**Text section:**
====================

YOU HAVE A CHOICE TO MAKE EVERY DAY

I call Heaven and Earth to witness against you today: I place before you Life and Death, Blessing and Curse.  Choose life so that you and your children will live.

 -Deuteronomy 30:19

(Preached on Sunday, February 12, 2017)

I imagine you might be sitting there thinking to yourself this morning after having listened to that Bible reading, “Okay, Pastor Steve, what are you going to do with this passage?”  After all, I imagine that you probably had not heard many sermons on this passage from Deuteronomy in your life.  I have rarely heard some televangelist or prominent preacher speak on it or write about it in one of their books.

Now, on the one hand that might be because it seems like a straight-forward teaching.  Moses says to the Israelites, I place before you Life and Death, Blessing and Curse.  Choose life…  Well, of course, who wouldn’t want to choose life?  That sound like a no-brainer.  It sounds like the choice a boss might offer her staff at an appreciation lunch on a workday: “Anyone want to see a dessert menu?”  Faced with choosing between dessert – chocolate decadence or crème brulee – and going back to work, is there really a choice?  Faced with the choice between life and death, presumably everyone would choose life.  But simply stating our preference isn’t enough.  Other decisions and actions are required on our part.  To choose life means we are also choosing God, which means we are choosing obedience to God rather than disobedience.  After all, Moses said: And I command you today: Love God, your God.  Walk in his ways.  Keep his commandments, regulations, and rules so that you will live, really live, live exuberantly, blessed by God, your God, in the land you are about to enter and possess.

====================

**Goal:**
On what date does the sermon say it was preached?

**Material:**
====================

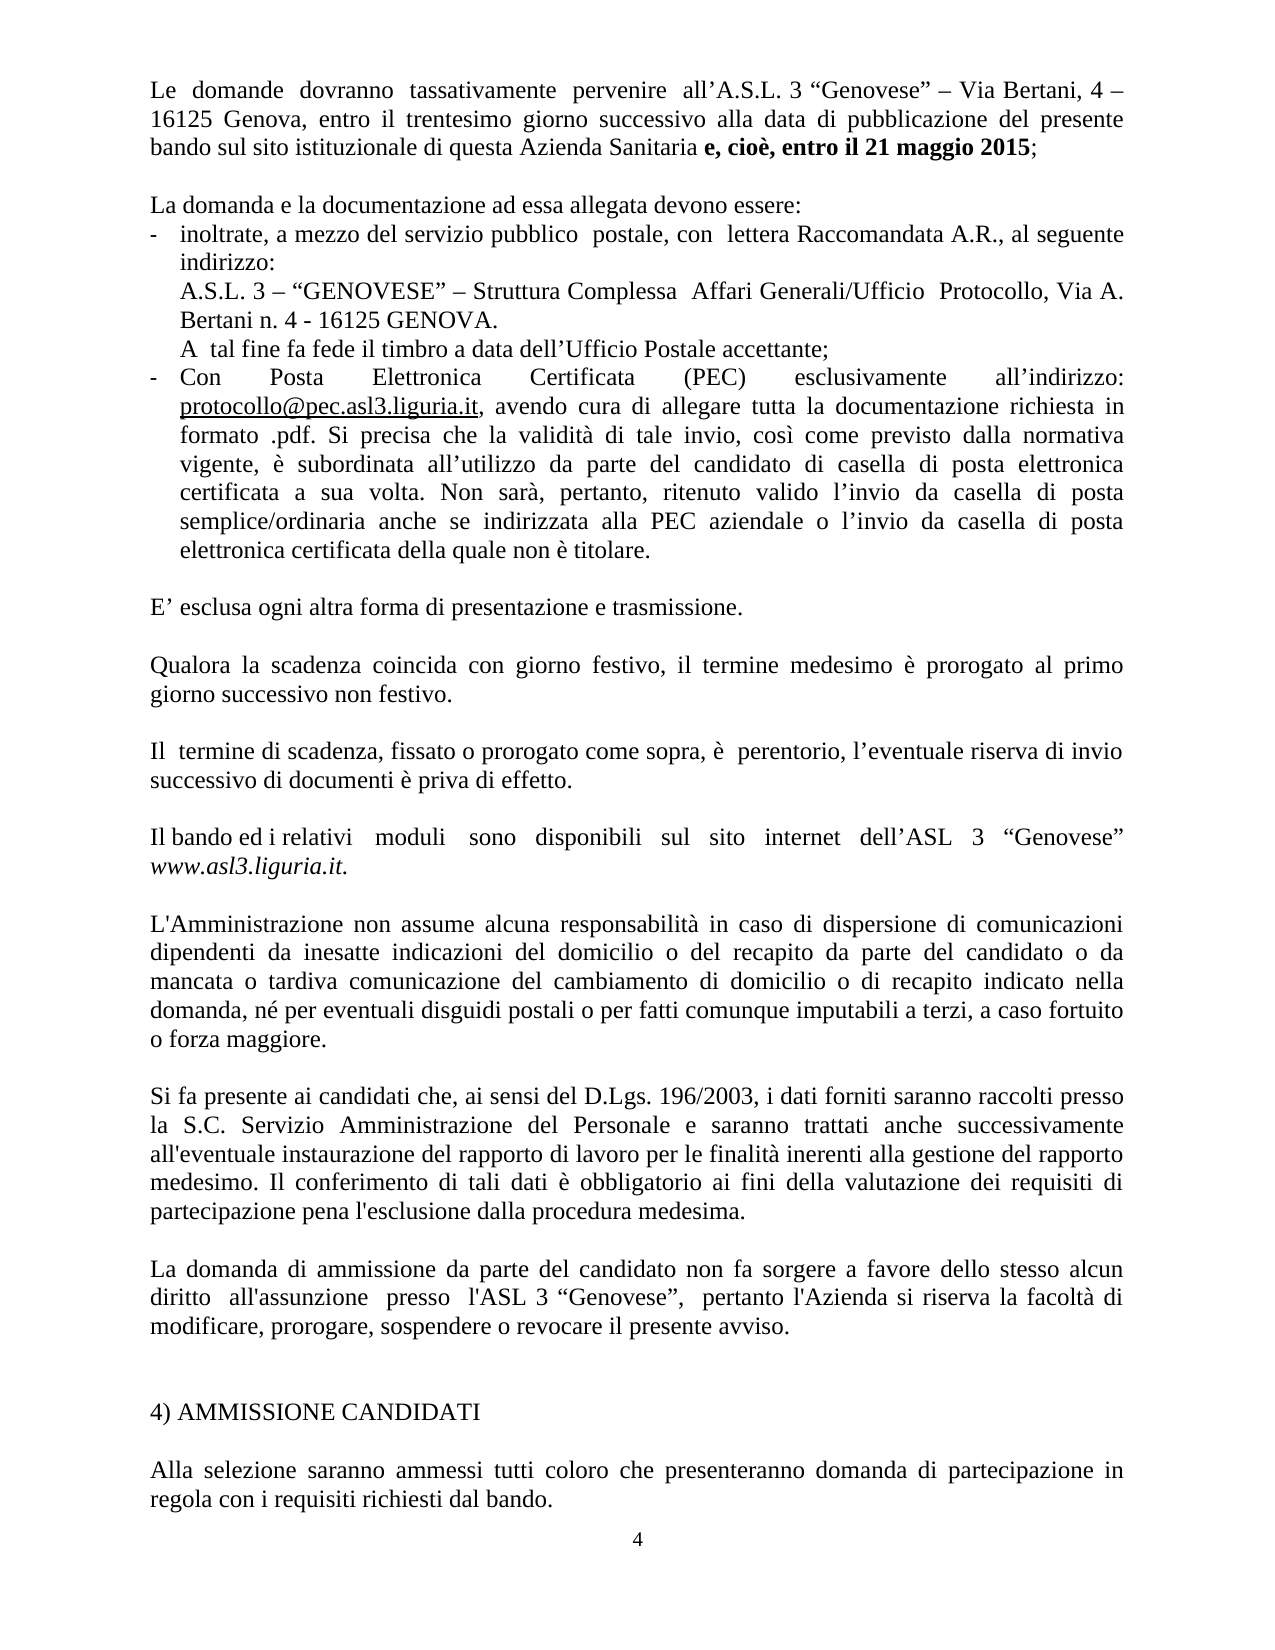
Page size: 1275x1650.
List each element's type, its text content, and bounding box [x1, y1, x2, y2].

====================

**Exercise output:**
Sunday, February 12, 2017